There are 5 columns (first name, email, userid, app name) and I want to randomly select 10% of these rows and export it eventually to a CSV while maintaining the column headers i listed above. thanks a million
I don’t know how random you want this to be but adding a column containing
=RANDBETWEEN(1,85038) copied down to suit, then sorting that column and selecting the first 8,504 rows should give quite an ‘arbitrary’ result.
Are you familiar with SQL and the Microsoft Query functionality in Excel (Data ->…-> From Microsoft Query)?
If yes then use this
( SELECT "first name, email, userid, app name" ) UNION ( SELECT TOP 8503 t.[first name] & "," & t.[email] & "," & t.[userid] & "," & t.[app name] FROM [Sheet1$] AS t ORDER BY RND() )
Then copy an paste to an empty text file and save as CSV
You can also use my SQL addin for this http://blog.tkacprow.pl/?page_id=130
EDIT 1: I assumed that “Sheet1” is the name of your worksheet
Here’s a possible solution for you using Array Formula.
Suppose you have data in Column A (in this example I used 100 data only).
Now in C2, type the following formula: (Credits to Oscar.)
=IF(ROW(A1)<=0.1*COUNTA($A$2:$A$101),INDEX($A$2:$A$101, LARGE(MATCH(ROW($A$2:$A$101), ROW($A$2:$A$101))*NOT(COUNTIF($C$1:C1, $A$2:$A$101)), RANDBETWEEN(1,ROWS($A$2:$A$101)-ROW(A1)+1))),"")

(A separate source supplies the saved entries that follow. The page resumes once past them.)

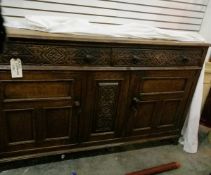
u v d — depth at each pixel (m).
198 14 2.35
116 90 1.68
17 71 1.33
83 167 1.80
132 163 1.92
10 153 1.58
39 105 1.50
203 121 2.76
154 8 2.12
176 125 2.13
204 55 1.89
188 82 1.94
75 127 1.70
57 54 1.39
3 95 1.37
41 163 1.79
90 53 1.47
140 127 1.97
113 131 1.87
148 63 1.69
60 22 1.51
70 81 1.50
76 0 1.83
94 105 1.67
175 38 1.83
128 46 1.56
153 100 1.87
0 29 0.79
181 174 1.86
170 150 2.16
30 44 1.30
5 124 1.47
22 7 1.70
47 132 1.63
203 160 2.07
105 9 1.95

Use Ctrl+Shift+Enter to get the formula to work.
Using just Enter will return #N/A.
Then to get the rest of the values, just drag the formula down.
In this example, I just auto-fill up to C20.
Note: Randbetween is volatile. So recalculation happens everytime you change something. If you are to return 8k data, that would be a lot of recalculation. It may take a while.
I personally used a handy and useful plugin or lets say add-on specially for the Microsoft Excel 2016 / 64 bit. It is called Kutools.
You can freely download and use it via this link:
After downloading and installing you can select random number of rows from the kutools tab-> Range -> Sort Range Randomly ->Select
then you can enter the amount of your need to select the rows from and that’s it.
I think this will help to generate any percentage from a list.
If Col A has your list
In Col B: RAND() and fill down.
In Col C:
IF(ROW()>10%*COUNTA($A$2:$A$37),””,INDEX($A$2:$A$37,RANK.AVG(B2,$B$2:$B$37,0),1)) and fill down. Only the proportion you want will appear in the list.